When it comes to curbing epidemics, it makes sense to understand social networks. Figuring out who might have a disease and is most likely to spread it to others is essential to controlling an outbreak.
But scientists haven't had good ways to do that. They often rely on unrealistic models that assume all people interact with each other with equal frequency. Think of a bag of Shake 'n Bake: chances are all the pieces of meat will be coated with equal amounts of breadcrumbs simply because they're tossed together.
Stanford researchers Marcel Salathé and James Holland Jones have come up with a better, more strategic way to track and curb the spread of disease that reflects real-life relationships. Developing an algorithm and testing it on Facebook data, they've figured out how to identify the social interactions between communities – the relationships most likely to link one group to another and get more people sick.
The model takes into account community structure, social networks and the fact that tightly knit groups are often connected by just a few individuals – ideas that seem obvious but have not been applied by epidemiologists.

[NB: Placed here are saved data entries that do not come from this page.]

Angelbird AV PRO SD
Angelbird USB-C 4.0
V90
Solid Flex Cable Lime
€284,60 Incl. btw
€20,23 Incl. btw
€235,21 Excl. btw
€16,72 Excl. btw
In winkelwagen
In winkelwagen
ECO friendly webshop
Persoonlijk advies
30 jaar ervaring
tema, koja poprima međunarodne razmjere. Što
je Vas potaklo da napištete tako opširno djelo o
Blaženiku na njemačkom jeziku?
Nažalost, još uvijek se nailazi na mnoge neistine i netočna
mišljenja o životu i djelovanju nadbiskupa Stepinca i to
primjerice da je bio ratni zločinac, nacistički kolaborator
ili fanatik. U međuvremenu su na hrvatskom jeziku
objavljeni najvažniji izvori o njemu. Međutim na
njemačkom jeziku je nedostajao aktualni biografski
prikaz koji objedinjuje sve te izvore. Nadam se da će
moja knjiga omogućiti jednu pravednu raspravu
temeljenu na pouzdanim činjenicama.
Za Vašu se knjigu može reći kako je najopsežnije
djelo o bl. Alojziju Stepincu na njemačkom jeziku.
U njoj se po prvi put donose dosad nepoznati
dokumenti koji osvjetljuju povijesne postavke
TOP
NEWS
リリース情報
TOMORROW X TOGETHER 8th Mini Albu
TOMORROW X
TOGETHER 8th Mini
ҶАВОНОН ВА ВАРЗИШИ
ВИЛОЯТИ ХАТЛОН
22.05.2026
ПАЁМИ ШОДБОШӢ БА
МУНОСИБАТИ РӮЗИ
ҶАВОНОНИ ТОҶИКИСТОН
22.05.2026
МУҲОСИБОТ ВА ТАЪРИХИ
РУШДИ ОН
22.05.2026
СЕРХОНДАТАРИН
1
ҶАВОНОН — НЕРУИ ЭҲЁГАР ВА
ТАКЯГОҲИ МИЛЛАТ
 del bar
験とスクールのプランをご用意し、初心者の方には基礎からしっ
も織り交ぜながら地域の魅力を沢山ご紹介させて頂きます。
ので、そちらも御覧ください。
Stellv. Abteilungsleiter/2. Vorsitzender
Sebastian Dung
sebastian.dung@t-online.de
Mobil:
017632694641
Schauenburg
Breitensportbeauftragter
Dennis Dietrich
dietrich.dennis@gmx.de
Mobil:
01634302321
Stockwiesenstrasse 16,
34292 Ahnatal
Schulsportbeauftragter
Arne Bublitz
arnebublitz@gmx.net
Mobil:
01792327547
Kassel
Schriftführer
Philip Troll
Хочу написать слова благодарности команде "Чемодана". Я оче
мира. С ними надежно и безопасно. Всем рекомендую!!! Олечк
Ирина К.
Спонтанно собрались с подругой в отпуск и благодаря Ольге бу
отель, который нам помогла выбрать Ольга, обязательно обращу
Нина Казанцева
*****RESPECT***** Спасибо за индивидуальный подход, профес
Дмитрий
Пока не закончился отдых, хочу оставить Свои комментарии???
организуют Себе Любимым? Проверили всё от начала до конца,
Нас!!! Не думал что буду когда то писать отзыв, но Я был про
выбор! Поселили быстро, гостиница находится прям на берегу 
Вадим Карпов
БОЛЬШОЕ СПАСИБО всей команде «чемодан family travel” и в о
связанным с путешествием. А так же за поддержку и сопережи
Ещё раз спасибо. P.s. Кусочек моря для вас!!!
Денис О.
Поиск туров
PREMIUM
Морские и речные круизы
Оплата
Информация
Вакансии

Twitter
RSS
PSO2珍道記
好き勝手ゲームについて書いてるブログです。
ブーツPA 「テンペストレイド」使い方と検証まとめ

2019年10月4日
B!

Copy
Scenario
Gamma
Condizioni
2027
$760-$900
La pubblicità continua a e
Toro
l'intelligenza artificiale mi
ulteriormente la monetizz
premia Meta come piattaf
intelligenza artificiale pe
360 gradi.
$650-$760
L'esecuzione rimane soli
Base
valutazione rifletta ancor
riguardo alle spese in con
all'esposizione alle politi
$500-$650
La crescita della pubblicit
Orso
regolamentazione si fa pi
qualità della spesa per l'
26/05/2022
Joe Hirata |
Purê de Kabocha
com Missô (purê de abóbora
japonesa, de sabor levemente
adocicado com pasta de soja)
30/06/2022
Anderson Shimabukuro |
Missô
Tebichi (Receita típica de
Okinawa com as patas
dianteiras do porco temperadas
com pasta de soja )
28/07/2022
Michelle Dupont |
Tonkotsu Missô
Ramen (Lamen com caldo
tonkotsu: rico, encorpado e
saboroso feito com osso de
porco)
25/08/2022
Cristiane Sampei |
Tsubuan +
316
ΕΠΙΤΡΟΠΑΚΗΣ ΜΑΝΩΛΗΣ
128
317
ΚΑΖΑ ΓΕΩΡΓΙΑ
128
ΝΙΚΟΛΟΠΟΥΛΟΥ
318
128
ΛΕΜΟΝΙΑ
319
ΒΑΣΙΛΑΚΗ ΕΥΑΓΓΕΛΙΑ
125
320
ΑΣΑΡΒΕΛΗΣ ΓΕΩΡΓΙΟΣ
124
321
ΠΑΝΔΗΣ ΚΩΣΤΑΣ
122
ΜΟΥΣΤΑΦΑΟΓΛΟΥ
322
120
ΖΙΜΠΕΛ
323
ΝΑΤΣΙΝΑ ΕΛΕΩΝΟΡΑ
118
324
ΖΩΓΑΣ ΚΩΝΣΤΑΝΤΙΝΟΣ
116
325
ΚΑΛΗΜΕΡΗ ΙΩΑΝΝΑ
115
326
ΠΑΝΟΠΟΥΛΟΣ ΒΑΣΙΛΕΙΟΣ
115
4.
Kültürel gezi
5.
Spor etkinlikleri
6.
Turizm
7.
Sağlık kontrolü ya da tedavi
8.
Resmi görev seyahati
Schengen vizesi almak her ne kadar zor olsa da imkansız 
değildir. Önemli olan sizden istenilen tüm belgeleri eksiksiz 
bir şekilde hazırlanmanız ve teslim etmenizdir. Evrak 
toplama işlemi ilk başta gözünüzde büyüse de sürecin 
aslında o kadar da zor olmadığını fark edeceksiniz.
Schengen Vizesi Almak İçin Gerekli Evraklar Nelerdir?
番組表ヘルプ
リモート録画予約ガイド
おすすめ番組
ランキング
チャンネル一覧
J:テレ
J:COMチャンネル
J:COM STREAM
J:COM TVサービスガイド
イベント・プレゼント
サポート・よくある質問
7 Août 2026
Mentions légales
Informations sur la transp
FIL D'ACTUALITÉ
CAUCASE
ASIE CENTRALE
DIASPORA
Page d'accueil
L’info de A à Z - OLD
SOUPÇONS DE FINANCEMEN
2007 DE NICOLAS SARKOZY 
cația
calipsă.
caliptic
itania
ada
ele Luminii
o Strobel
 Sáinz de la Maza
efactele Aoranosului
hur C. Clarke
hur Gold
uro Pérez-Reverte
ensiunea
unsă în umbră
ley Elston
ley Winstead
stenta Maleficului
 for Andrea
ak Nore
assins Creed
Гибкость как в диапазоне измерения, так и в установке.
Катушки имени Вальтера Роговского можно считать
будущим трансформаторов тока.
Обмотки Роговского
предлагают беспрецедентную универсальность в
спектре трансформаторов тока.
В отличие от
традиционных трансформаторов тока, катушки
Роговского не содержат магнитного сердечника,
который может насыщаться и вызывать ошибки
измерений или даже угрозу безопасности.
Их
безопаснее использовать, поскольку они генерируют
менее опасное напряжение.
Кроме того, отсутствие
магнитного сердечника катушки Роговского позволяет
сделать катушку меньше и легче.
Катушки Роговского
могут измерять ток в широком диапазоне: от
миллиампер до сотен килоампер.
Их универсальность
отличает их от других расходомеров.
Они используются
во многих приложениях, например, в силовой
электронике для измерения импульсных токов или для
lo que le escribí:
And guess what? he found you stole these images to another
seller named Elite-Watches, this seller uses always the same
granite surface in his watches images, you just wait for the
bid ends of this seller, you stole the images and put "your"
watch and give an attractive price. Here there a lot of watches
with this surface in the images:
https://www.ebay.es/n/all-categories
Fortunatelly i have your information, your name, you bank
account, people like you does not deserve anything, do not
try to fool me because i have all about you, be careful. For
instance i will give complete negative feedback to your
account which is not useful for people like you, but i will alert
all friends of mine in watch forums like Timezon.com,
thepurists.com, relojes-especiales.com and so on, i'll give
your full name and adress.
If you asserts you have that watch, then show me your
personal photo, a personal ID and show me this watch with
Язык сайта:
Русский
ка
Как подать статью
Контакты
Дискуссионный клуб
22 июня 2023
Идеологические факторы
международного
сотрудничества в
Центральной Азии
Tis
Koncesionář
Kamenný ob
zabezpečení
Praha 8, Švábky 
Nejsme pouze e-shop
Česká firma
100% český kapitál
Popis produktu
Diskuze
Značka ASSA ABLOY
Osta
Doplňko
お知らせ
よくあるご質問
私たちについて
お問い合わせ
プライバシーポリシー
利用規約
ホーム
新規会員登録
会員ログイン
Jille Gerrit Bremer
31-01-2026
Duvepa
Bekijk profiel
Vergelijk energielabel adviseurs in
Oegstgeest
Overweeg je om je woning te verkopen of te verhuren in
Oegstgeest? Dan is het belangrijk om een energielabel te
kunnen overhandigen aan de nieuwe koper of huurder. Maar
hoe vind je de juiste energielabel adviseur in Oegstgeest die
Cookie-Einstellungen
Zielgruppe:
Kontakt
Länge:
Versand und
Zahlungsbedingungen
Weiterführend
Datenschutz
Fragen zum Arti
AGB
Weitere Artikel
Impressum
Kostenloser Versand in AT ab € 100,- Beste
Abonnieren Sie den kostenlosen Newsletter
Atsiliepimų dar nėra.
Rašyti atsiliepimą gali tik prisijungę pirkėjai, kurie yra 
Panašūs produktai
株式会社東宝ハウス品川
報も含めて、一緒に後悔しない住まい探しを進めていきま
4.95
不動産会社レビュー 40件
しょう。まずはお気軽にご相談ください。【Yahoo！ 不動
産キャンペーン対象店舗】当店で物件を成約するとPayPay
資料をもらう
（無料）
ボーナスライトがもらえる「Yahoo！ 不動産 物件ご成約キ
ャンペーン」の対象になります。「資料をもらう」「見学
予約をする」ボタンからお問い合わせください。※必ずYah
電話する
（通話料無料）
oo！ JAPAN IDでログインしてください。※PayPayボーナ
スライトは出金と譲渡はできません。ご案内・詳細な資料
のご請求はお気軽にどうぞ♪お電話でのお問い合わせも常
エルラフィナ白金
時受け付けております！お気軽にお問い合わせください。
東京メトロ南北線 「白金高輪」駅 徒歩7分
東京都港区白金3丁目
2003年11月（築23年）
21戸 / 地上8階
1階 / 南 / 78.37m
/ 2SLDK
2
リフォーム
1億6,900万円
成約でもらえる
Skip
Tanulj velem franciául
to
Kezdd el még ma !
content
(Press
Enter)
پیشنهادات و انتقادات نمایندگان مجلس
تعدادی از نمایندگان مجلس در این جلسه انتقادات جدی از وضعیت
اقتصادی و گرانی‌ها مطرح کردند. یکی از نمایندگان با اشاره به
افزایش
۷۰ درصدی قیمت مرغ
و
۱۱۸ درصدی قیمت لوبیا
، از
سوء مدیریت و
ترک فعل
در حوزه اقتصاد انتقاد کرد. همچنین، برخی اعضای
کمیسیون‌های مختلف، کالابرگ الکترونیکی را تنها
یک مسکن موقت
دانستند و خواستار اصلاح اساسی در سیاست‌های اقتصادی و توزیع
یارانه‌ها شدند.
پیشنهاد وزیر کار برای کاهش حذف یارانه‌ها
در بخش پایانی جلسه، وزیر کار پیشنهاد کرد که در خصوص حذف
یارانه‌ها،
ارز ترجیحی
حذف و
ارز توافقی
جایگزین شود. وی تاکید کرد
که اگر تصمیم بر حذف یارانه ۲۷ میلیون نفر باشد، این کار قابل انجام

"If there's a disease popping around a community with only one road out of town, then chances of it randomly making its way to another tightly knit community are pretty low," said Jones, an assistant professor of anthropology. "The more roads there are out of town, the more likely it is that the disease will get out and spread. So the key is to find those roads and shut them down."
The Facebook data Salathé and Jones used to test their theory comes from 2005, when the social networking site was available only to college students. Tracking the relationships and interactions of students on five university campuses helped the researchers develop their mathematical model that recognizes clusters of people and predicts the likely bridges between them.
"When a new virus starts spreading, neither the time nor the necessary doses of vaccine to immunize everyone is available," said Salathé, a postdoctoral fellow in biology. "So you'd want a strategy that allows you to protect a population as much as possible given the limited resources that you have. Our analysis shows that targeting the bridges between communities is such a strategy, and the algorithm that we propose is an efficient way of finding those bridges."